Due to outstanding issues we have uncovered with filter pushdown, we recommend that this feature be disabled wherever possible when deploying at customer sites.

Edit the config file (/opt/scidb/23.10/service/config-0-mydb if running SciDB as a service, /opt/scidb/23.10/etc/config.ini otherwise) and make sure there is a line enable-optimize-pushdown=0. You may need to restart SciDB if you needed to change this value. This feature will be disabled by default in SciDB 23.10.5.

This applies to the following operators:

  • between()

  • cross_between()

  • filter()

  • subarray() without the join keyword

Projection pushdown optimization of logical query plan.

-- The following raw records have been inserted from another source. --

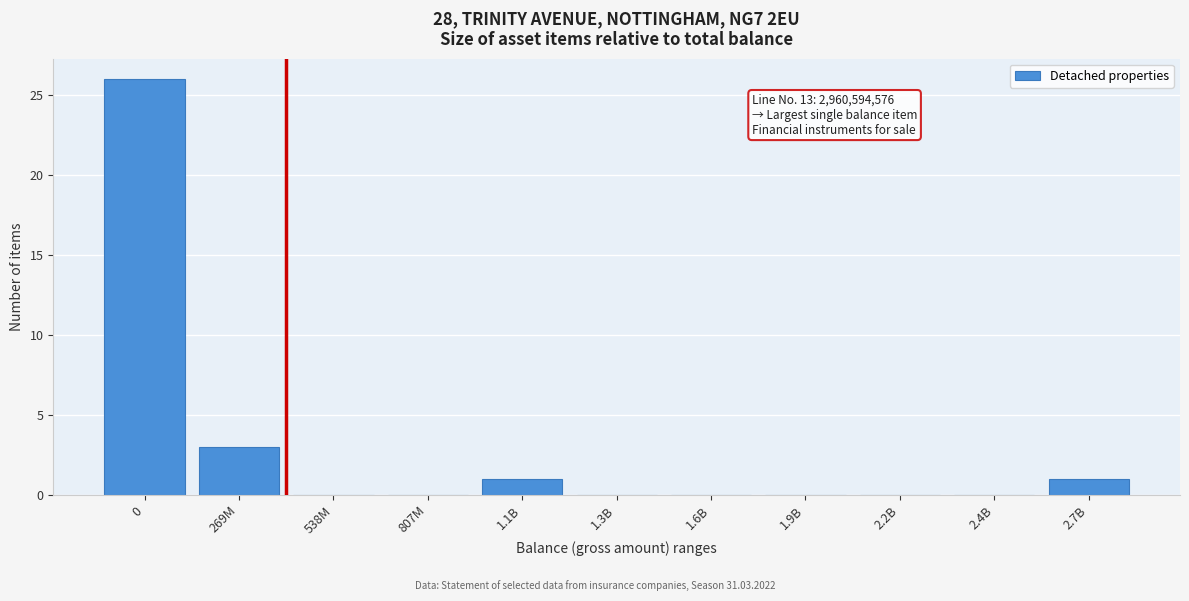

Reading right to left, list all the values displayed in this chart.

2.7B=1	2.4B=0	2.2B=0	1.9B=0	1.6B=0	1.3B=0	1.1B=1	807M=0	538M=0	269M=3	0=26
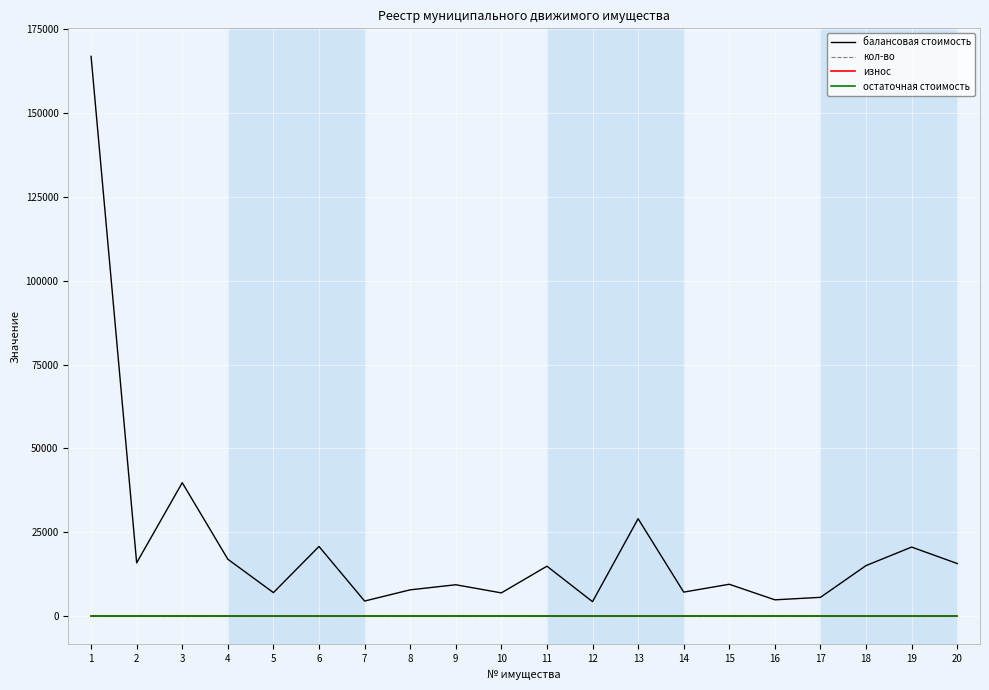

At which category is the sum across all series the highest?

1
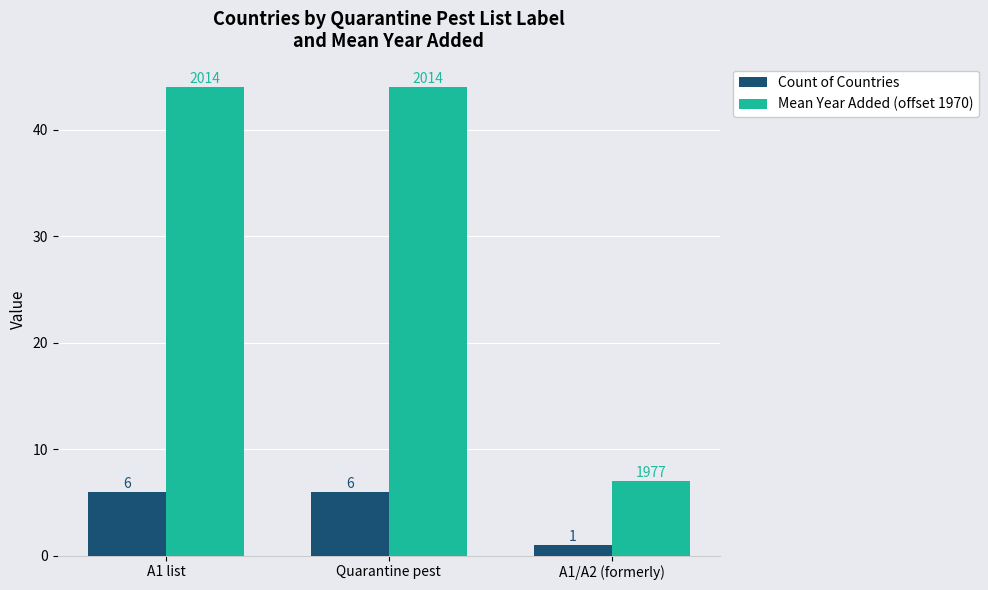

Which series has the largest total across all categories?

Mean Year Added (offset 1970)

With knowledge of the flow of dimension/attribute data through each operator, the optimizer can do a top-down analysis to find unused attributes, and then can rewrite the plan to eliminate those attributes early in the query. Ideally, this will reduce the quantity of data used in relatively expensive operators such as join, redimension, and aggregate which require data shuffling.

Changes to LogicalOperator API to support pushdown optimizations.

The pushdown optimization framework relies on an abstract model of dataflow through each operator. Operators with the default behavior will be treated pessimistically, inhibiting opportunities for optimization. The commonly-used builtin operators fully support optimization; plugin operators can also be enhanced to support optimization, but this requires detailed operator-specific knowledge about the relationships between input attrs/dims and output attrs/dims for the operator.

Relaxed restrictions for creating io-paths-list subdirectories

Non-privileged users can now create subdirectories of the io-paths-list directories when saving files there. Formerly only users with admin privilege could do this.

Miscellaneous performance improvements

  • The secure_scan() operator now caches “permissions array” information, resulting in better performance for sites with large permissions arrays.